- Exercise goal -
Copy the text lines of the listing below word for word, omitting the pictures.

--- Start of Given records ---

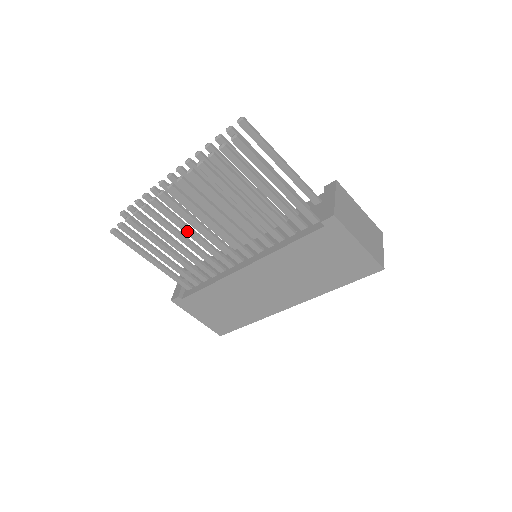
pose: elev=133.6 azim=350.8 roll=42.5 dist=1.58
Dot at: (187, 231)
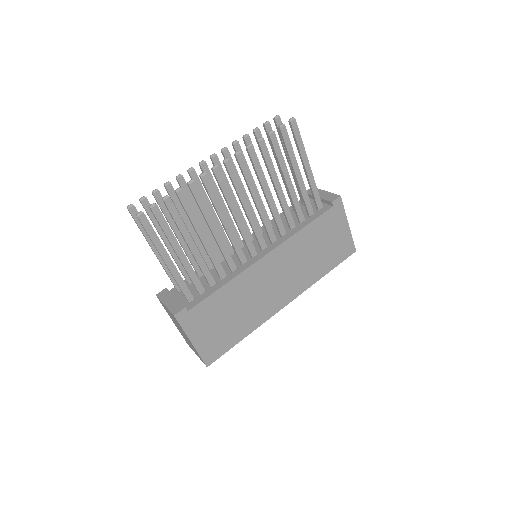
Dot at: (221, 216)
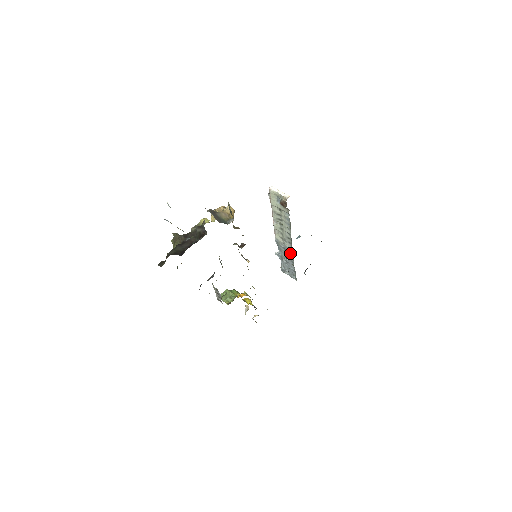
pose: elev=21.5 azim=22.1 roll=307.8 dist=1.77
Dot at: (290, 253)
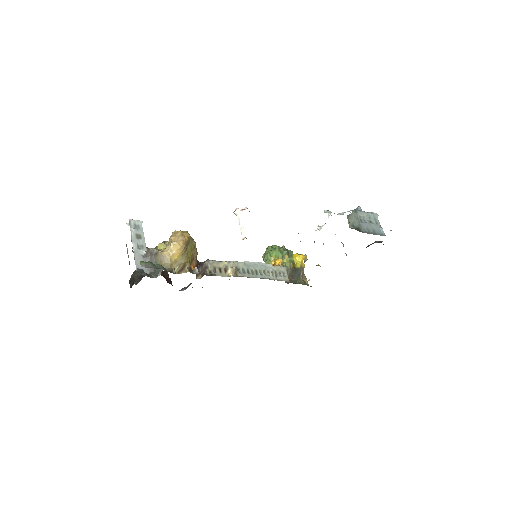
Dot at: occluded
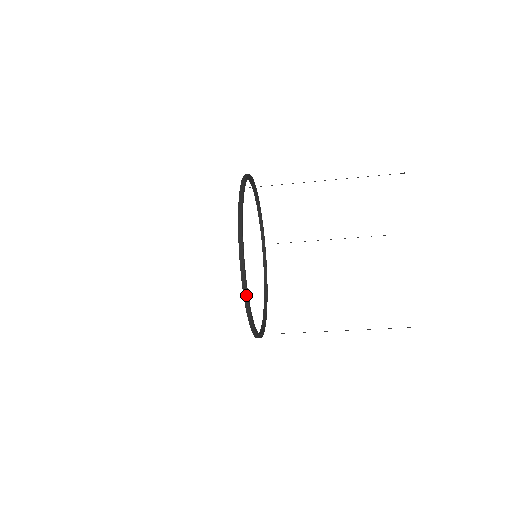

--- End of Given records ---

- Solved problem -
pose: elev=133.6 azim=350.8 roll=42.5 dist=1.58
Dot at: (187, 231)
Dot at: (221, 216)
pose: elev=21.5 azim=22.1 roll=307.8 dist=1.77
Dot at: (290, 253)
Dot at: occluded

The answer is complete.